▶ DIRECTIONS FOR THIS TASK: Revise the rows from the line containing "Notice at Collection" through the end of the rows, replacing "Newsletters" with "Email Updates" and keeping everything else unchanged.

▶ EXERCISE MATERIALS:
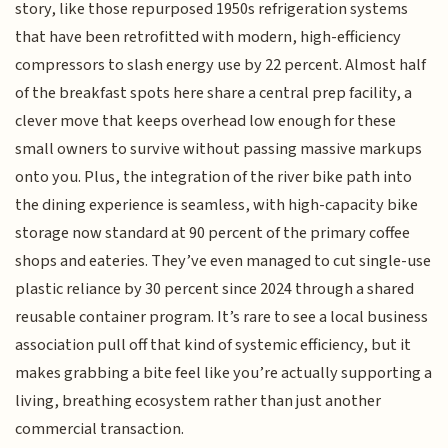
story, like those repurposed 1950s refrigeration systems
that have been retrofitted with modern, high-efficiency
compressors to slash energy use by 22 percent. Almost half
of the breakfast spots here share a central prep facility, a
clever move that keeps overhead low enough for these
small owners to survive without passing massive markups
onto you. Plus, the integration of the river bike path into
the dining experience is seamless, with high-capacity bike
storage now standard at 90 percent of the primary coffee
shops and eateries. They’ve even managed to cut single-use
plastic reliance by 30 percent since 2024 through a shared
reusable container program. It’s rare to see a local business
association pull off that kind of systemic efficiency, but it
makes grabbing a bite feel like you’re actually supporting a
living, breathing ecosystem rather than just another
commercial transaction.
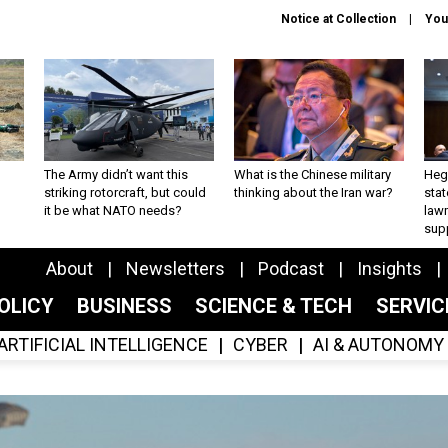
Notice at Collection
You
The Army didn’t want this
What is the Chinese military
Hegs
striking rotorcraft, but could
thinking about the Iran war?
stat
it be what NATO needs?
law
sup
About
Newsletters
Podcast
Insights
OLICY
BUSINESS
SCIENCE & TECH
SERVI
ARTIFICIAL INTELLIGENCE
CYBER
AI & AUTONOMY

▶ PROBLEM SOLUTION:
Notice at Collection
You
The Army didn’t want this
What is the Chinese military
Hegs
striking rotorcraft, but could
thinking about the Iran war?
stat
it be what NATO needs?
law
sup
About
Email Updates
Podcast
Insights
OLICY
BUSINESS
SCIENCE & TECH
SERVI
ARTIFICIAL INTELLIGENCE
CYBER
AI & AUTONOMY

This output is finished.